Source : L’Alchimie au Moyen Âge, aux frontières de l’impossible par Wilhelm Ganzenmüller, éditions Marabout, collection Univers secrets

Nous savons que les alchimistes se livraient à la fabrication de pierres précieuses artificielles. Pour les colorer, ils employaient les oxydes métalliques, de tout temps connus : le cuivre brûlé (oxyde cuivrique) pour l’émeraude, la céruse pour la topaze, etc. Pour le rubis l’escarboucle, ils prescrivaient l’emploi de l’or. Il est donc possible que les alchimistes arabes et deux du moyen âge aient au moins pressenti qu’on peut, à l’aide de l’or, colorer en rouge une masse de verre et imiter ainsi le rubis. Le Lapidaire de Lulle, par exemple, donne pour fabriquer la pierre philosophale, la même recette que pour fabriquer de faux rubis, avec cette différence que la masse à colorer n’est pas du verre, mais « la substance obtenue par alchimie à partir de la matière première. »

Cette présomption que la pierre philosophale a des rapports avec le verre coloré à l’aide du « pourpre d’or » est appuyée par le fait qu’on cherche toujours à assimiler l’or à la pierre philosophale.
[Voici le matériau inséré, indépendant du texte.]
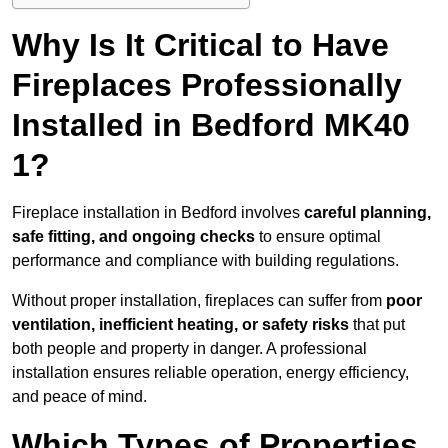
Why Is It Critical to Have
Fireplaces Professionally
Installed in Bedford MK40
1?
Fireplace installation in Bedford involves
careful planning,
safe fitting, and ongoing checks
to ensure optimal
performance and compliance with building regulations.
Without proper installation, fireplaces can suffer from
poor
ventilation, inefficient heating, or safety risks
that put
both people and property in danger. A professional
installation ensures reliable operation, energy efficiency,
and peace of mind.
Which Types of Properties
Des phrases telles que « comme une petite quantité de levain fait lever une grande quantité de pâte, ainsi, la petite feuille d’or ou d’argent engendre l’élixir et fait fermenter toutes choses. » De telles phrases se trouvent chez Zosime et ont été transmises à travers la littérature arabe aux alchimistes d’Occident. On les retrouve dans le Livre des aluns et des sels, chez Geber, Arnaud de Villeneuve, Lulle et bien d’autres. Il est remarquable que cette théorie ait été confirmée par la science moderne : en effet, si l’on veut imiter la couleur dorée des métaux, l’opération est grandement facilitée par l’adjonction d’une très petite quantité d’or.

Voici comment Ortulanus décrit la pierre philosophale : « Cela devient une pierre de plus en plus rouge, transparente, fluide, liquéfiante, qui peut pénétrer le mercure et tous les corps durs ou tendres, et les transformer en une substance propre à faire de l’or ; elle guérit le corps humain de toutes les faiblesses et lui rend la santé ; grâce à elle on peut forger le verre et colorer les pierres précieuses en un rouge brillant comme l’escarboucle.